Doch als die Frauengruppe den Ikea Sicherheitsdienst bedrängte sich des Problemes anzunehmen, erntete sie zunächst ein mitleidiges Lächeln und den Verdacht nicht mehr zu wissen, wo der Wagen denn geparkt sei. Da die Damen sich aber nicht so leicht abschütteln ließen, erbarmte sich ein Sicherheitsbeamter und unternahm eine Suchfahrt über den Parkplatz - mit negativem Ergebnis. Der Bus war und blieb verschwunden.

"Doch wer sollte den Diebstahl anzeigen? Die Palästinenserinnen? Um selbst durchsucht, gecheckt oder gar verdächtigt zu werden? Die Ausländerinnen? Wie sollten sie erklären in einem Wagen, der nicht ihnen gehört, unterwegs zu sein? Und den Zusammenhang mit den anderen Frauen? Und das Ganze einem äthiopischen Polizisten, der nicht des Englischen mächtig ist?"

Nun gab es nur noch eines: den Gang zur Polizei. Doch wer sollte den Diebstahl anzeigen? Die Palästinenserinnen? Um selbst durchsucht, gecheckt oder gar verdächtigt zu werden? Die Ausländerinnen? Wie sollten sie erklären in einem Wagen, der nicht ihnen gehört, unterwegs zu sein? Und den Zusammenhang mit den anderen Frauen? Und das Ganze einem äthiopischen Polizisten, der nicht des Englischen mächtig ist?

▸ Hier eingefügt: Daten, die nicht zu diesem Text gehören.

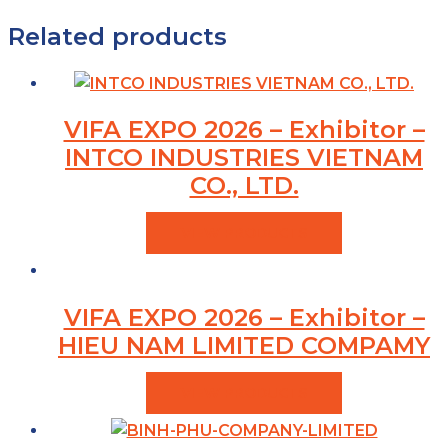
Related products
VIFA EXPO 2026 – Exhibitor –
INTCO INDUSTRIES VIETNAM
CO., LTD.
VIEW PRODUCTS
VIFA EXPO 2026 – Exhibitor –
HIEU NAM LIMITED COMPAMY
VIEW PRODUCTS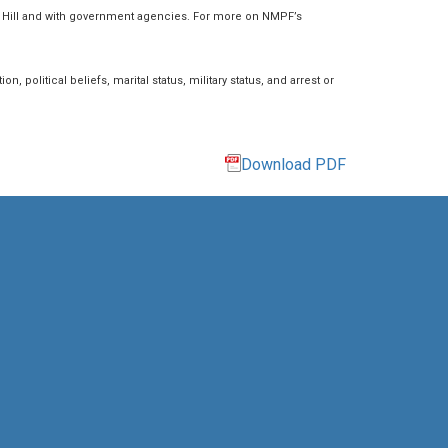
l Hill and with government agencies. For more on NMPF’s
n, political beliefs, marital status, military status, and arrest or
Download PDF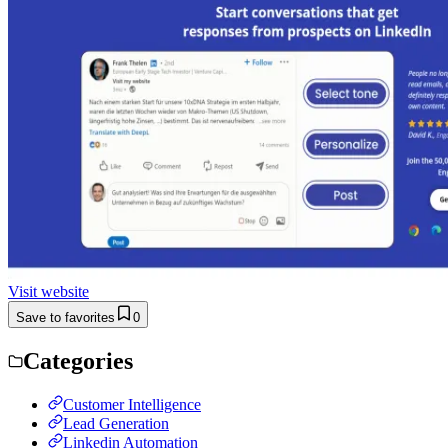
Visit website
Save to favorites
0
Categories
Customer Intelligence
Lead Generation
Linkedin Automation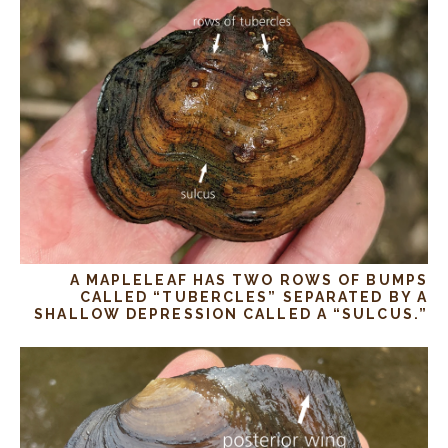
A MAPLELEAF HAS TWO ROWS OF BUMPS
CALLED “TUBERCLES” SEPARATED BY A
SHALLOW DEPRESSION CALLED A “SULCUS.”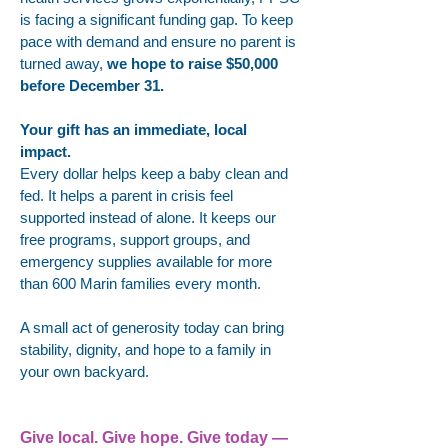
is facing a significant funding gap. To keep
pace with demand and ensure no parent is
turned away,
we hope to raise $50,000
before December 31.
Your gift has an immediate, local
impact.
Every dollar helps keep a baby clean and
fed. It helps a parent in crisis feel
supported instead of alone. It keeps our
free programs, support groups, and
emergency supplies available for more
than 600 Marin families every month.
A small act of generosity today can bring
stability, dignity, and hope to a family in
your own backyard.
Give local. Give hope. Give today —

Schließlich fand sich eine Frau mit deutschem Pass und israelischen Papieren, die die Aufgabe der Schadensaufnahme übernahm, was sich etwas schwierig gestaltete, da die Wagenpapiere sich im gestohlenen Wagen befanden und der Polizist immer wieder den Namen der Anzeigenden als Besitzerin eintragen wollte. Als auch diese Hürde genommen war, belohnten sich die wackeren Frauen erst einmal mit einem Essen, um dann mit dem Taxi zurück gen Jerusalem zu fahren (immerhin war dies angenehmer, als mit dem Bus) und den herben Verlust zu melden.



 

Altersschwach und mit 240 000 Kilometern


Eine Frage blieb allerdings noch offen: wer stiehlt einen altersschwachen VW-Bus mit 240.000 Kilometern auf dem Tachometer? Wer hat Interesse an einem deutschen Modell, bei dem die israelischen Ersatzteile nicht passen? Diese Frage klärte sich zwei Tage später. Da war der Bus nämlich wieder da. Nach der Schadensanzeige hatte nämlich unser Versicherungsagent seine Leute losgeschickt. Für eine geschätzte Summe von nur 5000.- Schekel (knapp 1000.- Euro) waren die Kleinkriminellen, die den Bus gestohlen hatten, bereit ihn zurückzuverkaufen.

Und alle waren glücklich: zuallererst der Versicherungsagent, den dieses Geschäft wesentlich billiger kam, als den Zeitwert auszuzahlen, sodann die deutsche Gemeinde, weil wir unseren Bus wieder hatten und die Autoschieberbande sowieso.